De gauche à droite, Daniel Alves, Kaka, Robinho et Luis Fabiano. Le Brésil affronte les Pays-Bas aujourd’hui en quarts de finale de la Coupe du monde 2010. Antonio Scorza/AFP
« C'est la relation parfaite, se félicite Luis Fabiano après un service du n° 10 contre la Côte d'Ivoire (3-1). Il me suffit d'être bien placé et lui, sans me voir, sait déjà où je me trouve. »
« Je savais déjà le mouvement qu'il allait faire », abonde Kaka, précisant : « Il existe une complicité entre nous deux. C'est une convivialité quotidienne, des plaisanteries. »
La preuve en images : à sa sortie du terrain contre le Chili (3-0) en 8e de finale lundi, Kaka tape dans les mains de ses coéquipiers du banc puis se jette dans les bras du "Fabuloso", pour une accolade rigolarde.

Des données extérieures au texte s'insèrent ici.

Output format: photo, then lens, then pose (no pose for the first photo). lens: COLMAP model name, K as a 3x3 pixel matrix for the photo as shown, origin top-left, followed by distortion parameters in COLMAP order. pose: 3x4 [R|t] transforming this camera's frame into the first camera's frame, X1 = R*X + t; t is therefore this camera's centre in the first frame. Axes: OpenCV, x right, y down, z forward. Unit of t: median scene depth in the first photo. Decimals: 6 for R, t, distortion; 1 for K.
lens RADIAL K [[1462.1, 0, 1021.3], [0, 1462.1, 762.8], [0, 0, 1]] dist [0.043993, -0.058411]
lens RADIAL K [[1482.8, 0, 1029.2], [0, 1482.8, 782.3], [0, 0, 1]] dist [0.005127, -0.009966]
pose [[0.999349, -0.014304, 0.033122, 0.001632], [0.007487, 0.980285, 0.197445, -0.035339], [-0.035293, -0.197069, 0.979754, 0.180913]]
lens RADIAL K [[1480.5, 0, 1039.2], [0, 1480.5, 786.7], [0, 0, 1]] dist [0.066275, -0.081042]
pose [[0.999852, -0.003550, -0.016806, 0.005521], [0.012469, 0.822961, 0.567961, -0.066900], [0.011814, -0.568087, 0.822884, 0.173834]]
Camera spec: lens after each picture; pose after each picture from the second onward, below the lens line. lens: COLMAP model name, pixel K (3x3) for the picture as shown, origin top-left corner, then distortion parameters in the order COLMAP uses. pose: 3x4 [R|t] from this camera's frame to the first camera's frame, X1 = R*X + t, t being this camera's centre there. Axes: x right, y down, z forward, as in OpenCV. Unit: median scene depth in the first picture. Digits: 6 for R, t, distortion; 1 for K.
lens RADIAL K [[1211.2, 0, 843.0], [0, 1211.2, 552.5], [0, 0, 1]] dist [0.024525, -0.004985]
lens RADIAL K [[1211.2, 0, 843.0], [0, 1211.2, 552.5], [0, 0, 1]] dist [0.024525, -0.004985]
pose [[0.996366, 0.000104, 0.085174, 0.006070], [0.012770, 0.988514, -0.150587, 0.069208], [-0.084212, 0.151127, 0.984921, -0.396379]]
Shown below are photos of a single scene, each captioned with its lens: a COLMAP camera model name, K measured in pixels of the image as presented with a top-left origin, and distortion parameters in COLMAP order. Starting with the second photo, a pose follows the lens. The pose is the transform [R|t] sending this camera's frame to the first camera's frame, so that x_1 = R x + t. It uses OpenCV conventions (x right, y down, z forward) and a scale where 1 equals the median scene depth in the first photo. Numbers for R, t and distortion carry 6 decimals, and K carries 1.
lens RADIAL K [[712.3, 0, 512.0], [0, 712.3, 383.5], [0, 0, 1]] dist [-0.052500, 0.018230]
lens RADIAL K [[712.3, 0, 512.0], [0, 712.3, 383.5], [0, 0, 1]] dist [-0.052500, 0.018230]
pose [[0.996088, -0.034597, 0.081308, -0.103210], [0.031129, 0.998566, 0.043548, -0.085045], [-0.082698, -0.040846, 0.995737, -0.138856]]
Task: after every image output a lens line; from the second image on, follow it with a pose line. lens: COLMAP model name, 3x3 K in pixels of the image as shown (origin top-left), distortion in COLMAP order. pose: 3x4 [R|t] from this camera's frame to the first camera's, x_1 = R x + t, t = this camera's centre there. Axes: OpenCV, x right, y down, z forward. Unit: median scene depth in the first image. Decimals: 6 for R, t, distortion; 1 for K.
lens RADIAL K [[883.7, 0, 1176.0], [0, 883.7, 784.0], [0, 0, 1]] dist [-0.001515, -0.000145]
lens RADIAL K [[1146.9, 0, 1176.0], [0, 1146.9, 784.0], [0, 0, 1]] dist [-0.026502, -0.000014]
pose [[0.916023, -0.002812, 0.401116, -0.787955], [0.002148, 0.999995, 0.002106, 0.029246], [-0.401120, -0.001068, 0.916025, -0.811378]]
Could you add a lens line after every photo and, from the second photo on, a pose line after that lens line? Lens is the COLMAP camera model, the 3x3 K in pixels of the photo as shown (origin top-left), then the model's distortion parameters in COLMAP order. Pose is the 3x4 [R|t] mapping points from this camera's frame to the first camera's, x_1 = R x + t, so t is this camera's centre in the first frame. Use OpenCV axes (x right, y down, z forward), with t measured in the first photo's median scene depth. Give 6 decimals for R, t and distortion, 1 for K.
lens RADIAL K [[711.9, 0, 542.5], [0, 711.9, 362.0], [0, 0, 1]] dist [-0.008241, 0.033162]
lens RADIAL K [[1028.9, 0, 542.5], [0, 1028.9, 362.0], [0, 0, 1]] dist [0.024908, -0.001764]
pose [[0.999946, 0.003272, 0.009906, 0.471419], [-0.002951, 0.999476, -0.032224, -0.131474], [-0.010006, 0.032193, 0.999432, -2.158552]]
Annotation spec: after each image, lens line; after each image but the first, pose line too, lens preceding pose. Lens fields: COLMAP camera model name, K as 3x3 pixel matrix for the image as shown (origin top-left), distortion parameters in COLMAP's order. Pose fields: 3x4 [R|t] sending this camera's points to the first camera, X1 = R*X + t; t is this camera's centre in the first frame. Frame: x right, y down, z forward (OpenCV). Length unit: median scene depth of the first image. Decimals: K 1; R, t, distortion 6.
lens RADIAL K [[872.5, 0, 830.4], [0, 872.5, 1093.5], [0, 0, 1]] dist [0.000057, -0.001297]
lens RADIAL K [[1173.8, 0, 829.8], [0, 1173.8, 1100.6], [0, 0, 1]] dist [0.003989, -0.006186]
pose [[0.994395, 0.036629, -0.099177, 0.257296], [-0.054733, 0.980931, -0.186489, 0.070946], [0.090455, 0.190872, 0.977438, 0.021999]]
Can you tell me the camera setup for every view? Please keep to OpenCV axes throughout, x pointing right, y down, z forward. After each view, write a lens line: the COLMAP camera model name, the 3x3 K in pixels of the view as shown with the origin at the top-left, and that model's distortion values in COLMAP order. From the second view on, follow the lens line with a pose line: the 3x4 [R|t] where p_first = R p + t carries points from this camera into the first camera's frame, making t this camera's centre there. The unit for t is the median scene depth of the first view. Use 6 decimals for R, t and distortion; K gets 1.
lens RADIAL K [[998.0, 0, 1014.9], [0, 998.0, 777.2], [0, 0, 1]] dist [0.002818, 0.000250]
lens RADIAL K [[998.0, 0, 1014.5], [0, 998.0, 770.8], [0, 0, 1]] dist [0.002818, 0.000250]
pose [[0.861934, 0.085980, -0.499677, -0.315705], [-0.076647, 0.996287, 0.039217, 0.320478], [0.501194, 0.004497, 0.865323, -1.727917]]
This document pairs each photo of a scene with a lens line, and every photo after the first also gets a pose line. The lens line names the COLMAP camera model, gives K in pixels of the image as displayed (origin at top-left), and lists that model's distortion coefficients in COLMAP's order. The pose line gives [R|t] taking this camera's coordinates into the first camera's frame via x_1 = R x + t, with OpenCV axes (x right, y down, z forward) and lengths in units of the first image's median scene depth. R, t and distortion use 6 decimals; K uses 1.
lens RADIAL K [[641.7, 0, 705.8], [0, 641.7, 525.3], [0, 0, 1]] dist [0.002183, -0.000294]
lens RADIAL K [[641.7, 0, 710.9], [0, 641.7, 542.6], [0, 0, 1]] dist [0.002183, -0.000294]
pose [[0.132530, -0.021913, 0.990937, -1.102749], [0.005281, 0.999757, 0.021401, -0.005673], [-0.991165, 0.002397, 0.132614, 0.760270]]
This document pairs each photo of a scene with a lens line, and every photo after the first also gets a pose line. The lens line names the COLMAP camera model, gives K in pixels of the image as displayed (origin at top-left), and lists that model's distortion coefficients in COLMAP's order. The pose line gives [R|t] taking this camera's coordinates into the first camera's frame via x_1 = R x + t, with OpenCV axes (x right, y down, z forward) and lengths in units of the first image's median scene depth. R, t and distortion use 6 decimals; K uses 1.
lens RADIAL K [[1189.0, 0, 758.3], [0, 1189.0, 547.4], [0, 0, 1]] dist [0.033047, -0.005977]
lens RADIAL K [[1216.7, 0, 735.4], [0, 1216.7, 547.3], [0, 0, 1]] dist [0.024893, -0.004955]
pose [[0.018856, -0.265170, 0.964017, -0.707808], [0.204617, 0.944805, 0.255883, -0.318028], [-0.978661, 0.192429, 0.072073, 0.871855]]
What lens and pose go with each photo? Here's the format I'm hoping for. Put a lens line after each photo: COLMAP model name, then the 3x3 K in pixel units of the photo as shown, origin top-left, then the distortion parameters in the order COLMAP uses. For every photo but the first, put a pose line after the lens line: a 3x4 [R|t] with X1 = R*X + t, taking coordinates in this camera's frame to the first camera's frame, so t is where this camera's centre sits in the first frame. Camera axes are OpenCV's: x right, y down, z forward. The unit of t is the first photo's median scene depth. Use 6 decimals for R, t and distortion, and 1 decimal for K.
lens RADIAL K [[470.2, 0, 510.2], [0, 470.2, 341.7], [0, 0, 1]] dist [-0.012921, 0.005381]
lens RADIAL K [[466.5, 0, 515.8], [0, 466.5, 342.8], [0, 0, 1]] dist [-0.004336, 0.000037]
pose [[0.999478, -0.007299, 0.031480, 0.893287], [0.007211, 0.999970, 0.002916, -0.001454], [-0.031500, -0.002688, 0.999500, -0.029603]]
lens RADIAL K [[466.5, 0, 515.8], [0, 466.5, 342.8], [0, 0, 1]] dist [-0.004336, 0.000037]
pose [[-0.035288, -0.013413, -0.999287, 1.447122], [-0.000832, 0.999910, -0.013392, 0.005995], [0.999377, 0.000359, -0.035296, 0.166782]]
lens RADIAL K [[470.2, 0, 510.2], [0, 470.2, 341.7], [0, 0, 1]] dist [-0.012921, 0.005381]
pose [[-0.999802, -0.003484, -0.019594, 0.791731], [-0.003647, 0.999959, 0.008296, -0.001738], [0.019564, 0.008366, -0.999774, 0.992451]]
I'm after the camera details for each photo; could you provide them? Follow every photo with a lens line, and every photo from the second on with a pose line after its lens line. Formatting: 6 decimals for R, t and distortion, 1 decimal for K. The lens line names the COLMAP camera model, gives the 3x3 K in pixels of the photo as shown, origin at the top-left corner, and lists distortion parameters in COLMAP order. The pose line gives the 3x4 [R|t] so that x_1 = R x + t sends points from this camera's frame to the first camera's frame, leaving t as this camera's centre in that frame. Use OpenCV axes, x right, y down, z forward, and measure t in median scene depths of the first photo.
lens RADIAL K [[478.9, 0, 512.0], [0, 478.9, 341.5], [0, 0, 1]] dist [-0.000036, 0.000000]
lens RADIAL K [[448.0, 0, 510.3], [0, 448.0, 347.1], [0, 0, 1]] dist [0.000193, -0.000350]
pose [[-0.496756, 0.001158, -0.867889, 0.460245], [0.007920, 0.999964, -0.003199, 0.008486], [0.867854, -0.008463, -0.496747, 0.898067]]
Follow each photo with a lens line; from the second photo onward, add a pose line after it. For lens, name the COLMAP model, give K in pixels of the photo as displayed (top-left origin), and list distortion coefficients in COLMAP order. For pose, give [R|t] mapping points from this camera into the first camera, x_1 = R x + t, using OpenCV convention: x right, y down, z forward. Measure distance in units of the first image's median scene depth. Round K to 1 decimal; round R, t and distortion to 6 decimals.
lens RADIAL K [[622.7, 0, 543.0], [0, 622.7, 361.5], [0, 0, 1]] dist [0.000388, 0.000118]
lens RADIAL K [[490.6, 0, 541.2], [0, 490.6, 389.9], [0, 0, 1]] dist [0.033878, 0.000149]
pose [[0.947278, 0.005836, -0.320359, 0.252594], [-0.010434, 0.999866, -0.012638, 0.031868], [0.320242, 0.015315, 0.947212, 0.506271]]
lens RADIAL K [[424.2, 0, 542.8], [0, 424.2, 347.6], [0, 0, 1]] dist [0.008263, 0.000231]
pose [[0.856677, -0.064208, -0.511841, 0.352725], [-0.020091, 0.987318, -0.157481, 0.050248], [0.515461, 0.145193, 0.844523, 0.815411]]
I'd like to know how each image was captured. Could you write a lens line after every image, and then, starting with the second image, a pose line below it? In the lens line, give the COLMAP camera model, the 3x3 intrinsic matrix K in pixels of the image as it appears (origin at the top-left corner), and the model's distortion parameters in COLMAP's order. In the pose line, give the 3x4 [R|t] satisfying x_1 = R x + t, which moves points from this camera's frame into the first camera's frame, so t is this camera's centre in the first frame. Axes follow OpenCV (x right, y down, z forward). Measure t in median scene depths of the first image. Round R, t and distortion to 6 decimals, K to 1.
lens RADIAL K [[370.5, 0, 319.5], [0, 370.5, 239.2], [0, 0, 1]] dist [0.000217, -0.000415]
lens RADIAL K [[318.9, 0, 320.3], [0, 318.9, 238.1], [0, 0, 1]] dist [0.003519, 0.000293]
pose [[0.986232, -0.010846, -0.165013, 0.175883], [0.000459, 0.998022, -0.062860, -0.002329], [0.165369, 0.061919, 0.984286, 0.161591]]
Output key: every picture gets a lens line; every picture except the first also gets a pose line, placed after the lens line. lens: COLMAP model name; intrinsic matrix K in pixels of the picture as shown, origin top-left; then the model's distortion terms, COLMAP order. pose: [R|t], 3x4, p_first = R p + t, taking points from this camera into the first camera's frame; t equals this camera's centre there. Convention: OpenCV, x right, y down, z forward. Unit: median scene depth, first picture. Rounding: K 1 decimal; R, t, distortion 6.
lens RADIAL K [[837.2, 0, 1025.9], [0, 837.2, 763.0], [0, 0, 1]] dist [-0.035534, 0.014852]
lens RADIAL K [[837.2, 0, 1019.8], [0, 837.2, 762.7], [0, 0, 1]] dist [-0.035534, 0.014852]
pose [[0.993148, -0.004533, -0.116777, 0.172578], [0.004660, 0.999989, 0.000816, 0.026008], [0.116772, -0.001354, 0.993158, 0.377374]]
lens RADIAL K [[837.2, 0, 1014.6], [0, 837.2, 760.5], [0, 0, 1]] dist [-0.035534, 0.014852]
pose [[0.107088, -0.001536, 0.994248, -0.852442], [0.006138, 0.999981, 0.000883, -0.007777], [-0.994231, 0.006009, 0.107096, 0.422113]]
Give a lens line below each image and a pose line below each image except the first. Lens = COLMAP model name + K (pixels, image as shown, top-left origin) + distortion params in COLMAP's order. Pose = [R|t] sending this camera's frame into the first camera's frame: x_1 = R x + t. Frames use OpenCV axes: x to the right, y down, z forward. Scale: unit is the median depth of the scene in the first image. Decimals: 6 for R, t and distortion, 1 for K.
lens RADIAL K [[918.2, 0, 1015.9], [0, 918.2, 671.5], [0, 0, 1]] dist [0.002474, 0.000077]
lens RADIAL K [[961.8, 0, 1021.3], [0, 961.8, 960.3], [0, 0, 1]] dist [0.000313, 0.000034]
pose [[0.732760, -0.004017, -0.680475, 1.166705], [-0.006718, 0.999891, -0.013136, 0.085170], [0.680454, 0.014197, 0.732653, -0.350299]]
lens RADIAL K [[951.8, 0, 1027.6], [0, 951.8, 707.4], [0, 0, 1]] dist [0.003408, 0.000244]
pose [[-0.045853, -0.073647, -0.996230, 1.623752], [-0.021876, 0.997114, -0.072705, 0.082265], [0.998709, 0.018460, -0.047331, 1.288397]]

Le n° 10 a déjà délivré deux passes décisives au n° 9 ; il veut devenir « le meilleur passeur décisif » du tournoi et que son camarade en soit « le meilleur buteur ».
Flash-back, janvier 2001. Ricardo Izecson dos Santos Leite, dit Kaka (diminutif attribué par son frère), apparaît en équipe première du Sao Paulo FC, à 18 ans. Luis Fabiano Clemente (20 ans) y débarque après un échec en France à Rennes.
Leur histoire commune commence. Kaka devient vite l'enfant prodige au point d'être convoqué pour le Mondial 2002, que le Brésil remporte. Luis Fabiano, passée une nouvelle parenthèse infructueuse à Rennes (premier semestre 2002), multiplie les buts : le n° 9 en inscrit 118 en 160 matches. Soit le deuxième meilleur ratio dans l'histoire du club (0,737 but par match), derrière le mythique Friedenreich (0,814) dans les années 1930.
Ensemble, ils connaissent la gloire, mais découvrent aussi les revers de fortune et leur lot de critiques. Après une élimination précoce en Coupe du Brésil en 2003, Kaka est raillé par les supporters paulistes le traitant de « Barbie » (la poupée, pas le nazi). Un peu plus tard, Luis Fabiano menace de quitter le club s'il continue à être hué.
La relation s'affine entre deux hommes très différents. Fils d'une famille aisée de Sao Paulo, Kaka fait figure de gendre idéal. Luis Fabiano en revanche, élevé par son grand-père, fut un adolescent livré à lui-même à Jardim Proença, banlieue miséreuse de la ville de Campinas. Le premier est poli, lisse. Le second, psychologiquement instable, accumule les cartons rouges, souvent pour avoir répondu puérilement à des provocations.
Les deux stars en viennent d'ailleurs presque aux mains en août 2002 lors d'un entraînement, et leur altercation devient quasiment une affaire d'État (de Sao Paulo). « Ça a été une dispute que tout le monde a entendue, mais qui n'était pas destinée à être entendue », relativise alors l'attaquant. « Tout ça est oublié, c'était juste un truc d'un entraînement », tempère le milieu.
Depuis, Kaka a obtenu le Ballon d'or 2007 et Luis Fabiano a confirmé au FC Séville. Tous deux blessés en fin de saison, ils ont retrouvé leurs sensations et leur complicité en Afrique du Sud. Comme au bon vieux temps.
Le programme d'aujourd'hui
(heure de Beyrouth)
17h00 : Pays-Bas-Brésil à Port Elizabeth
21h30 : Uruguay-Ghana à Johannesburg/Soccer City.